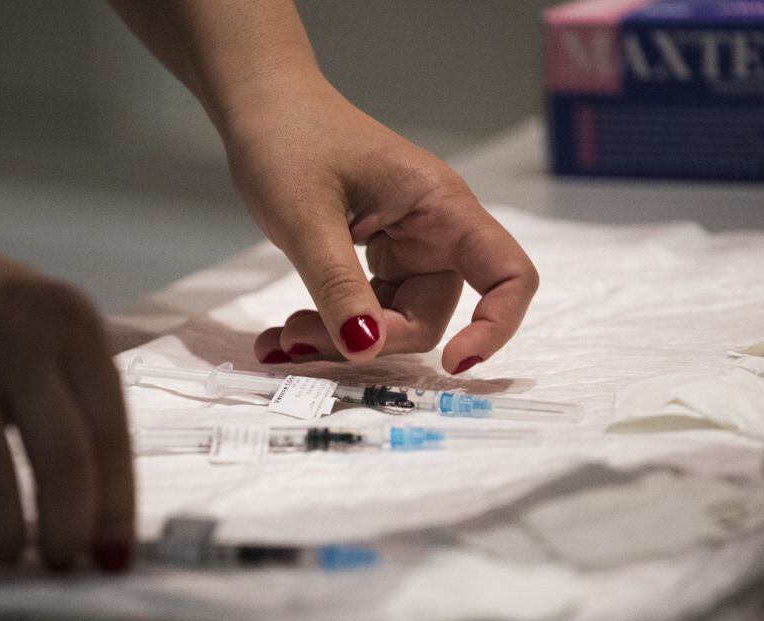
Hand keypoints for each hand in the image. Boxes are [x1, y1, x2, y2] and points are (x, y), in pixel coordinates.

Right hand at [0, 214, 133, 570]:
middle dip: (67, 527)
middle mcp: (17, 332)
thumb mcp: (53, 341)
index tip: (113, 558)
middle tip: (61, 563)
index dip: (115, 506)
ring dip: (2, 529)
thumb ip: (79, 413)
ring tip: (6, 549)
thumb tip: (102, 524)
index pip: (111, 431)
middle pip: (62, 455)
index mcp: (74, 326)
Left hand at [223, 78, 538, 373]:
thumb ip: (338, 287)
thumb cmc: (289, 139)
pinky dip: (325, 325)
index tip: (454, 364)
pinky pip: (360, 308)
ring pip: (389, 319)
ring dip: (338, 339)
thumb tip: (365, 350)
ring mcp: (402, 245)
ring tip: (280, 339)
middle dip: (370, 340)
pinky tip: (280, 336)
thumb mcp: (307, 219)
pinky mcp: (372, 257)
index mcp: (441, 207)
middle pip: (428, 314)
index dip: (495, 326)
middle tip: (299, 338)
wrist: (261, 106)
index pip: (507, 274)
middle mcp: (431, 229)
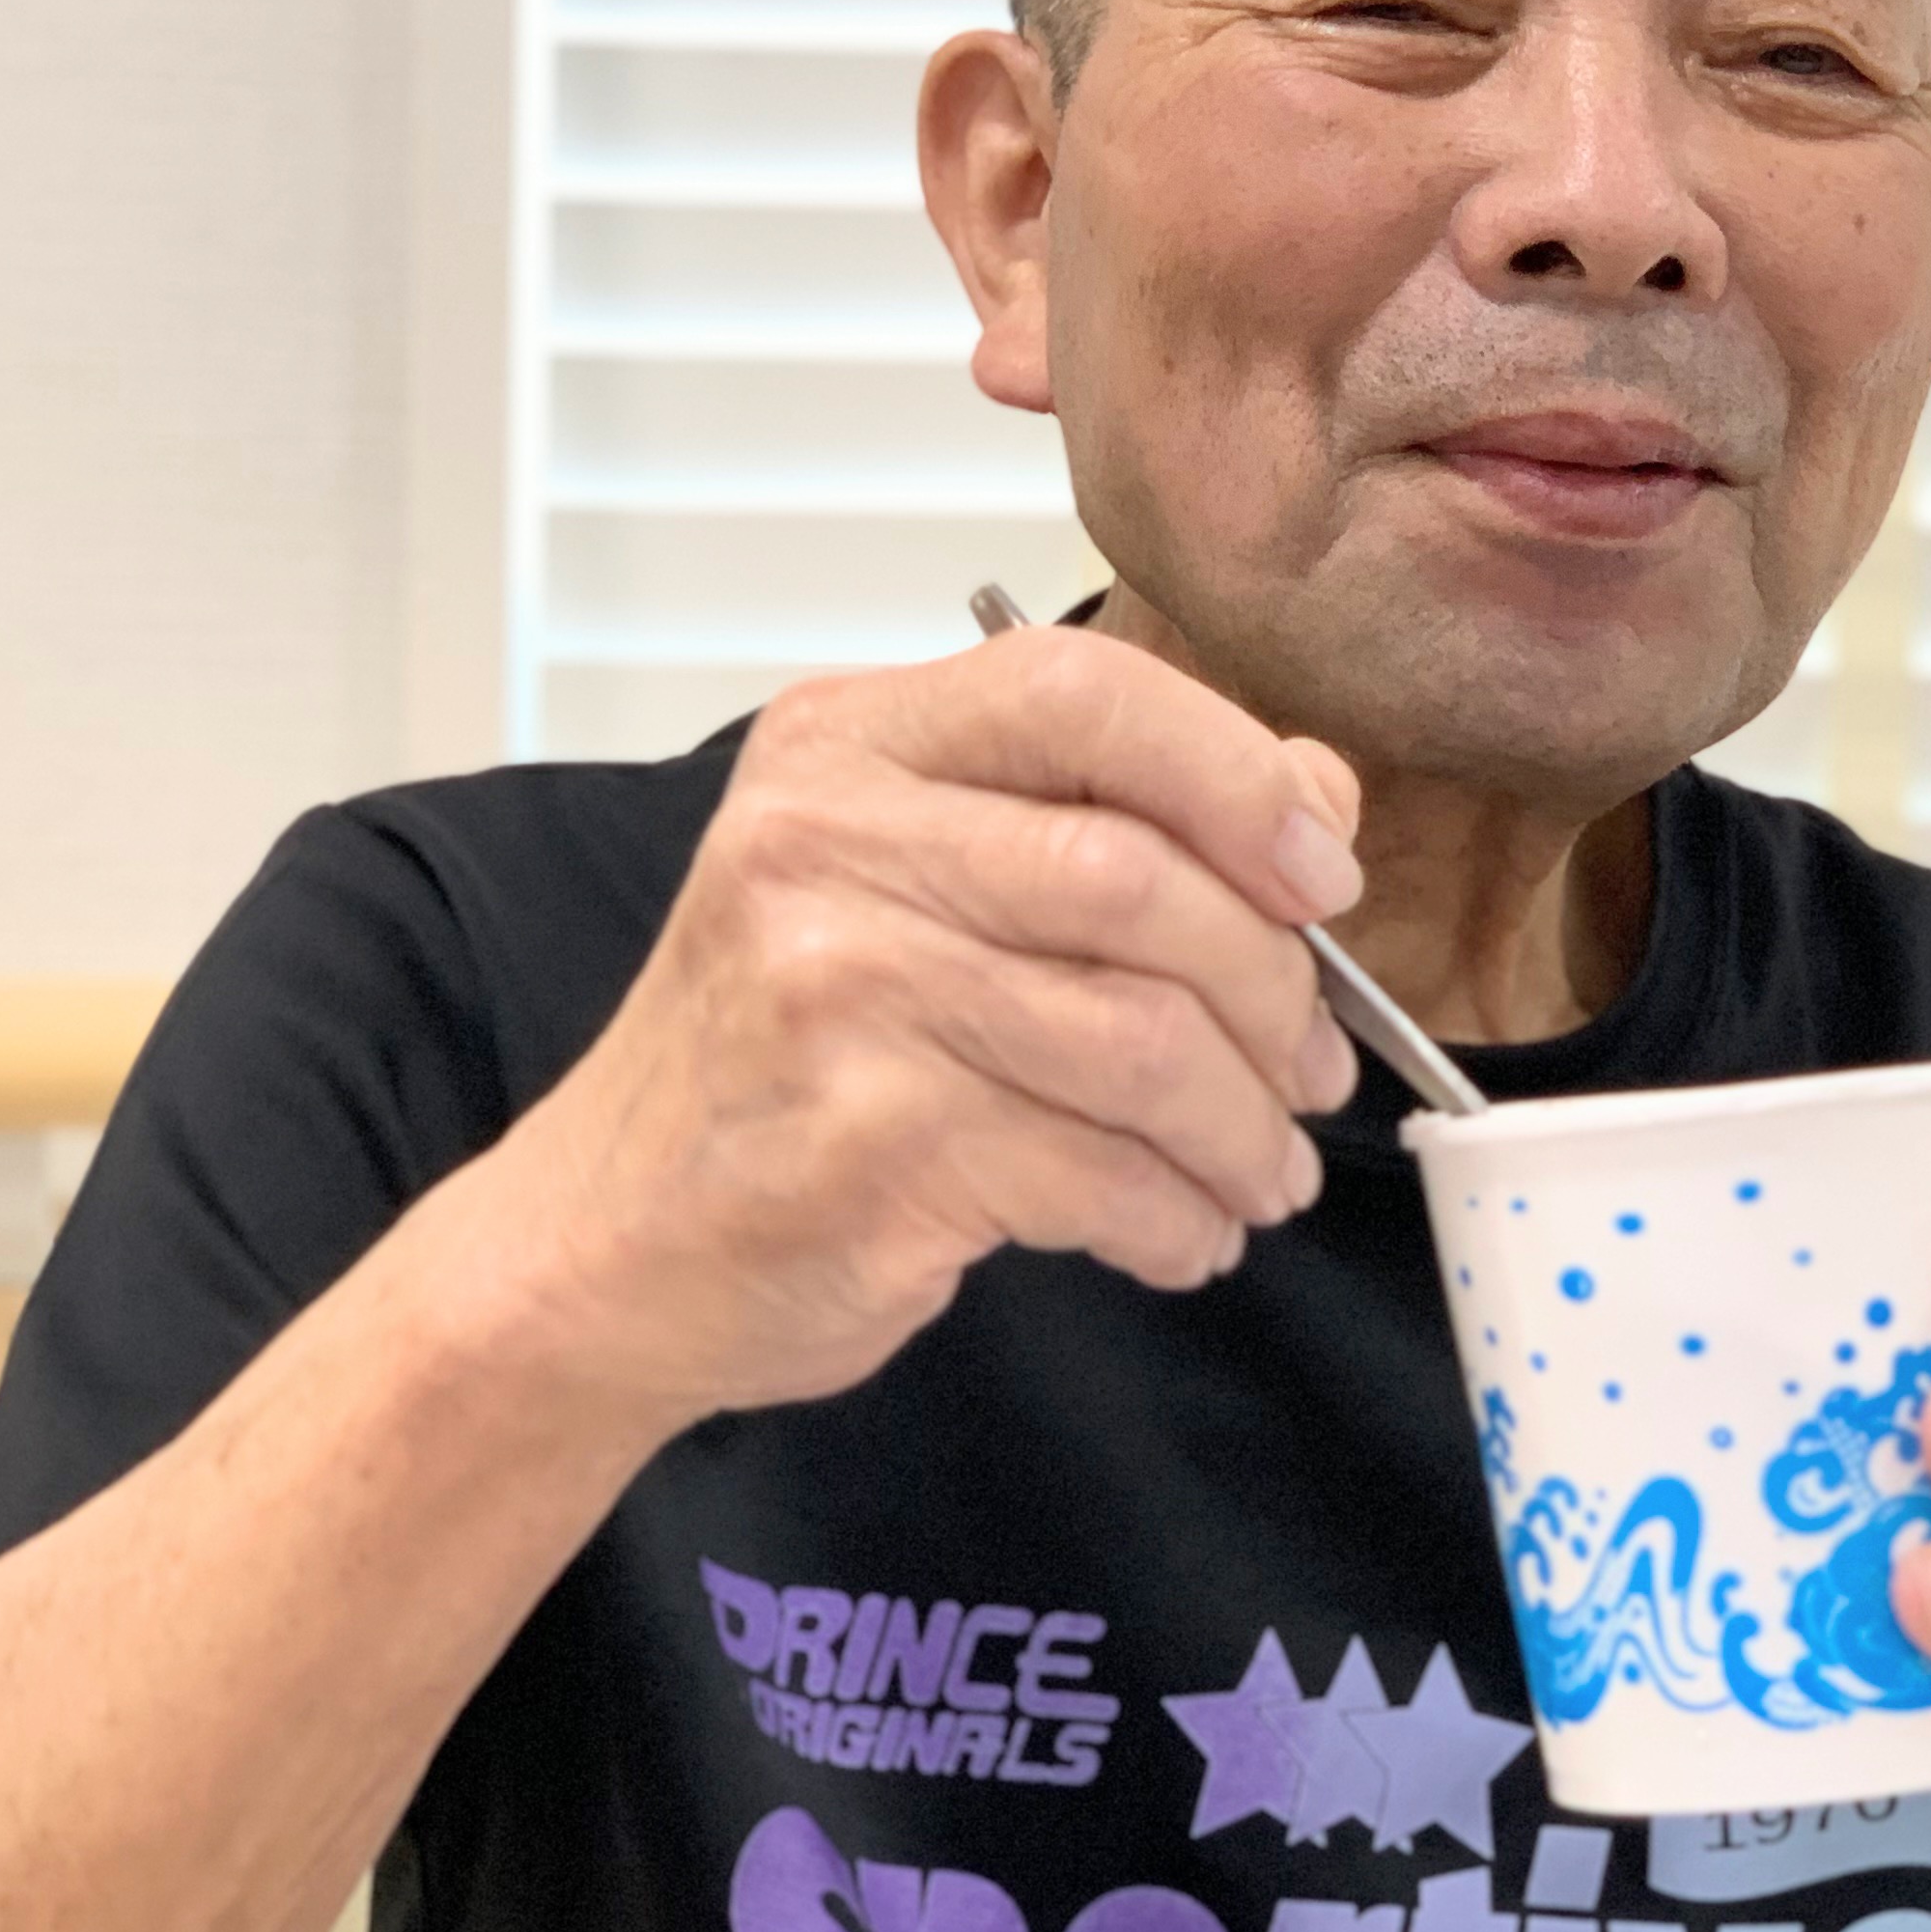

## EXERCISE INSTRUCTIONS
Repeat the listing above word for word. Do not include the pictures.

## OUTPUT BELOW
Hand keypoints for each hand in the image. Boxes are [x1, y1, x2, y2] and points are (x, y), in pixel coordinates.

Right hand at [0, 214, 133, 570]:
middle dip: (67, 527)
middle mcp: (17, 332)
thumb mcp: (53, 341)
index tip: (113, 558)
middle tip: (61, 563)
index dip: (115, 506)
ring dip: (2, 529)
thumb ip: (79, 413)
ring tip: (6, 549)
thumb tip: (102, 524)
index pip: (111, 431)
middle pip: (62, 455)
index mcp: (74, 326)
Left hand at [223, 78, 538, 373]:
thumb ip: (338, 287)
thumb cmc: (289, 139)
pinky dip: (325, 325)
index tip: (454, 364)
pinky pip: (360, 308)
ring pip: (389, 319)
ring dip: (338, 339)
thumb tip: (365, 350)
ring mcp: (402, 245)
ring tip: (280, 339)
middle dip: (370, 340)
pinky tip: (280, 336)
thumb mcp: (307, 219)
pinky mcp: (372, 257)
index mcp: (441, 207)
middle pip: (428, 314)
index dip: (495, 326)
middle tip: (299, 338)
wrist: (261, 106)
index pip: (507, 274)
middle mcp: (431, 229)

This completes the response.